**EXERCISE DESCRIPTION**:
Search the entries for lines that contain the word "pixel", and report each one found.

**Stored data**:

____

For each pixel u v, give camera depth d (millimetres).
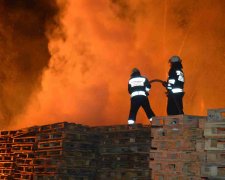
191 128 10023
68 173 11969
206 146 9312
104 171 11977
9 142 14844
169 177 10117
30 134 13789
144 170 11109
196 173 9641
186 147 9977
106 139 12234
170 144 10297
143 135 11461
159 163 10398
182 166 9938
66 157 11984
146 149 11281
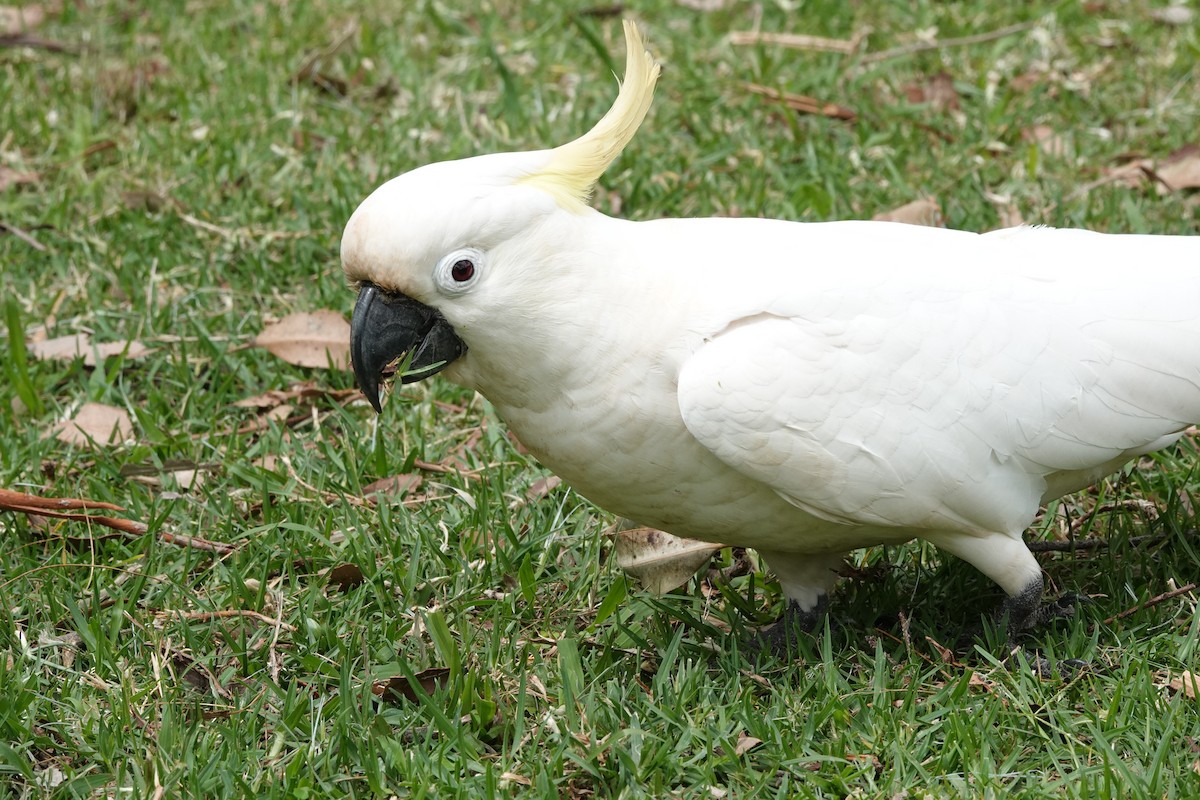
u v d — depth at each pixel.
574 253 3.73
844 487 3.79
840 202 6.65
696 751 3.78
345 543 4.77
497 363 3.82
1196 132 7.09
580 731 3.83
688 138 7.43
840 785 3.60
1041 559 4.70
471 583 4.59
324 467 5.21
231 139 7.34
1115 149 7.04
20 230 6.75
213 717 4.00
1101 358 3.83
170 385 5.80
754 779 3.62
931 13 8.51
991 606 4.50
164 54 8.57
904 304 3.79
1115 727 3.72
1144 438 3.91
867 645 4.35
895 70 7.98
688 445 3.86
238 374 5.82
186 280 6.43
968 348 3.78
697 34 8.56
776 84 7.64
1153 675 3.98
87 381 5.82
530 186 3.72
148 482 5.22
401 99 7.98
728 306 3.78
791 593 4.44
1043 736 3.71
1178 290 3.91
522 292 3.70
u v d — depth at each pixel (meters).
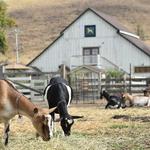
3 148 11.96
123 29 56.25
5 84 11.97
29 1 137.88
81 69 43.78
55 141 12.70
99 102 31.53
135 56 53.12
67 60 54.97
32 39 106.75
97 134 14.11
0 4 48.78
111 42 53.97
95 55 52.88
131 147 12.01
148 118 18.27
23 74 31.06
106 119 17.98
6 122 12.09
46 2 136.25
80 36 54.78
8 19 48.94
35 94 30.95
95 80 33.66
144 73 52.66
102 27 54.19
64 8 129.62
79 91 33.41
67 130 13.20
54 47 55.47
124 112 21.38
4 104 11.81
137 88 33.00
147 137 13.43
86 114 20.27
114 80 33.06
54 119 13.59
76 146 12.17
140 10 134.38
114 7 134.75
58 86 14.06
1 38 49.03
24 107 11.58
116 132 14.45
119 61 53.59
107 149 11.80
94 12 54.25
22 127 15.57
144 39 110.62
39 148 11.97
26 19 121.50
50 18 121.31
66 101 14.42
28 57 93.06
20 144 12.48
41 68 55.66
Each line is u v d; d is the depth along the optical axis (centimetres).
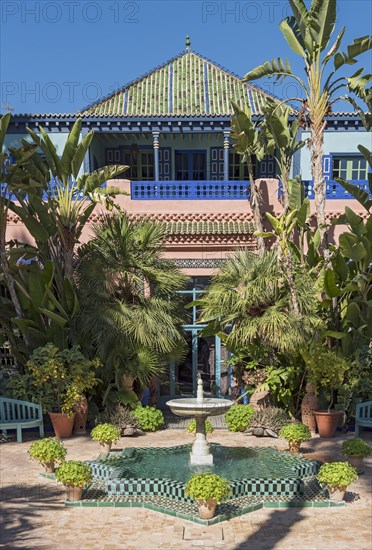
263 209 1527
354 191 1230
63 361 1181
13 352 1266
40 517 702
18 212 1248
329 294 1198
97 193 1279
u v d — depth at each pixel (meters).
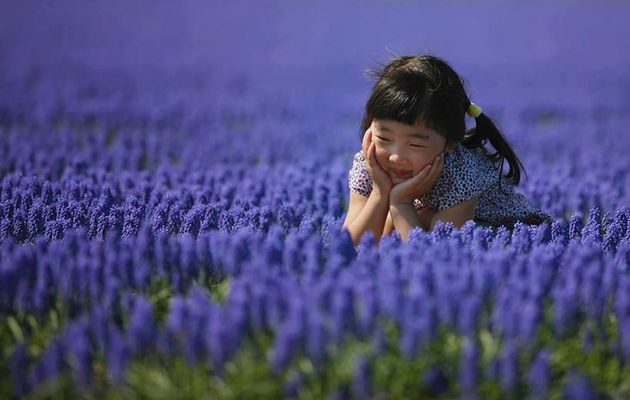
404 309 6.46
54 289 7.42
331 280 6.70
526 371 6.36
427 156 9.15
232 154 17.33
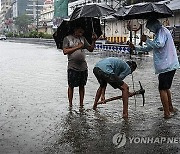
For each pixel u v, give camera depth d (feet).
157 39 21.47
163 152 15.84
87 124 20.74
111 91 32.09
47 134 18.74
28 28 369.91
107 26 167.22
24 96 29.99
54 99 28.60
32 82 38.58
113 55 87.10
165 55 21.56
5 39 279.28
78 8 24.81
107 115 22.95
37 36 239.91
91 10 23.98
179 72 48.96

____

**COMPLETED EXERCISE**:
For each pixel u v, give camera depth d (millimetres).
u v d — depth at each pixel.
u v d — depth at each pixel (meters).
u v d — depth at each pixel (meters).
For each pixel u v, give camera depth d (feet).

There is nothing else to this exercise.